Ruairi Quinn: Michael Noonan has a tougher job than Michael Collins...

The Education Minister warns secondary school teachers that budgets are tight as the State’s first Finance Minister Collins had “more room for manouevre” than his most recent successor.

EDUCATION MINISTER RUAIRI Quinn has been following up with yesterday’s “frank” speech to national school teachers with a similarly forthright address to a secondary school teachers’ union.

Quinn, pushing home the point that resources will continue to be tight, claimed that “Michael Collins, the State’s first Minister for Finance, had in 1922, more room for manoeuvre than Michael Noonan has today”.

He told delegates at the ASTI convention that the “challenges” facing the economy and the “further difficult measures” that the government needs to take are unavoidable. He said:

We all have to come to terms with the extent to which our reliance on EU/IMF funding means that we operate without economic sovereignty.

He said the country was “akin to being in receivership” and that it would be some time before the Government could return to making “unfettered decisions”.

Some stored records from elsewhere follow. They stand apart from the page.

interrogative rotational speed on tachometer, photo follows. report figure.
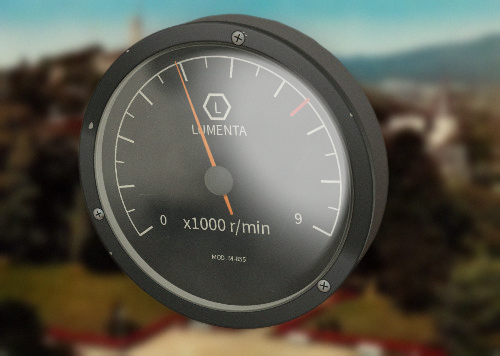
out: 4000 rpm
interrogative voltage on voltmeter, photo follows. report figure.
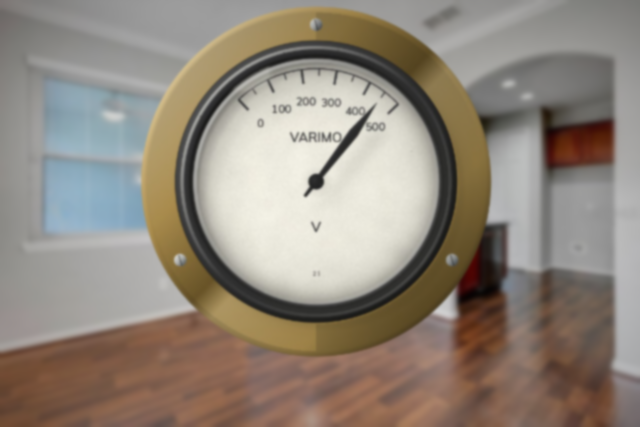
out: 450 V
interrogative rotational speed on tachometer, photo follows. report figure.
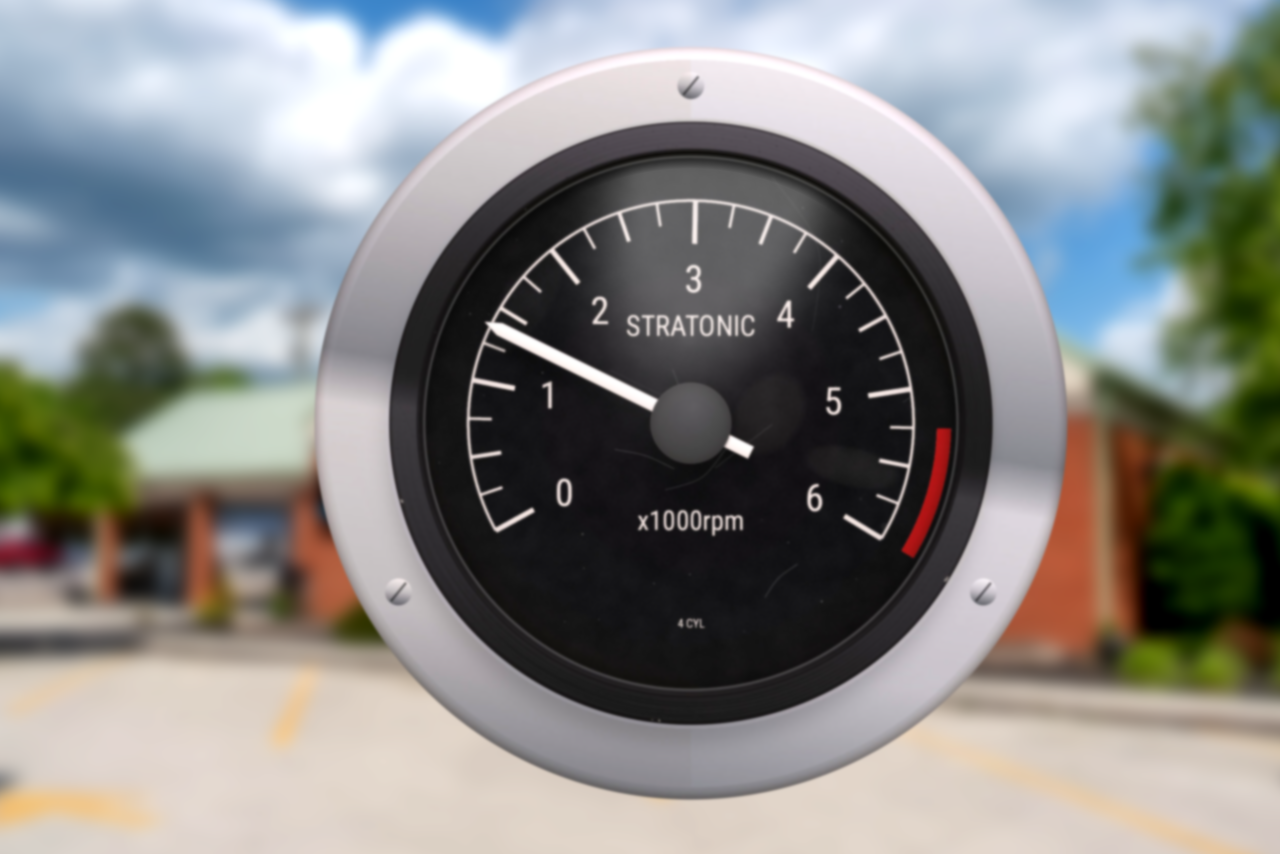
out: 1375 rpm
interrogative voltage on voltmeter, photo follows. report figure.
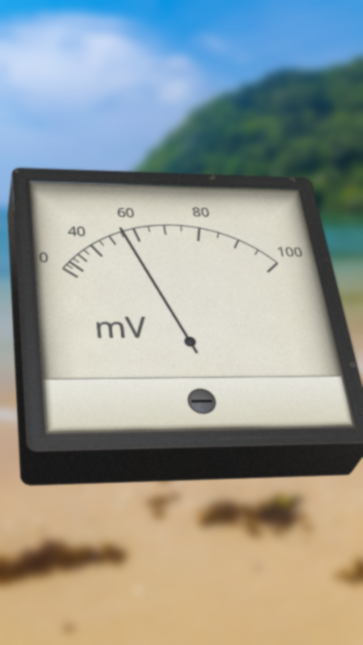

In a clear statement that teachers who supervise extracurricular activities on their own time can not expect to be paid for the extra work, he said that there was a “tradition of volunteerism” among secondary teachers, and described it as “one of the strengths of the education system”.

Quinn warned that teachers who have held fixed-term contracts up to now will face “increased uncertainty for the year ahead”. He said:

We will need to redeploy teachers into positions that traditionally have been filled by teachers on fixed-term contracts in order to deliver on the commitment in relation to no redundancy for those in permanent positions or who have acquired a C.I.D. (Contract of Indefinite Duration).

The issue of reform of the Junior Certificate was also on the curriculum with Quinn claiming that the current one was not meeting the needs of students. Some of his ideas for changing the course include:

  • Reducing the number of subjects studied to Junior Cert level;
  • Not making the Junior Cert exams at the end of third year the main form of student assessment;
  • Introducing standardised tests of literacy and numeracy to ensure all students acquire these basic skills.

The changes in the Junior Certificate will not be copperfastened until the National Council for Curriculum and Assessment (NCCA) delivers its report following a national consultation on reform of the cycle later this year.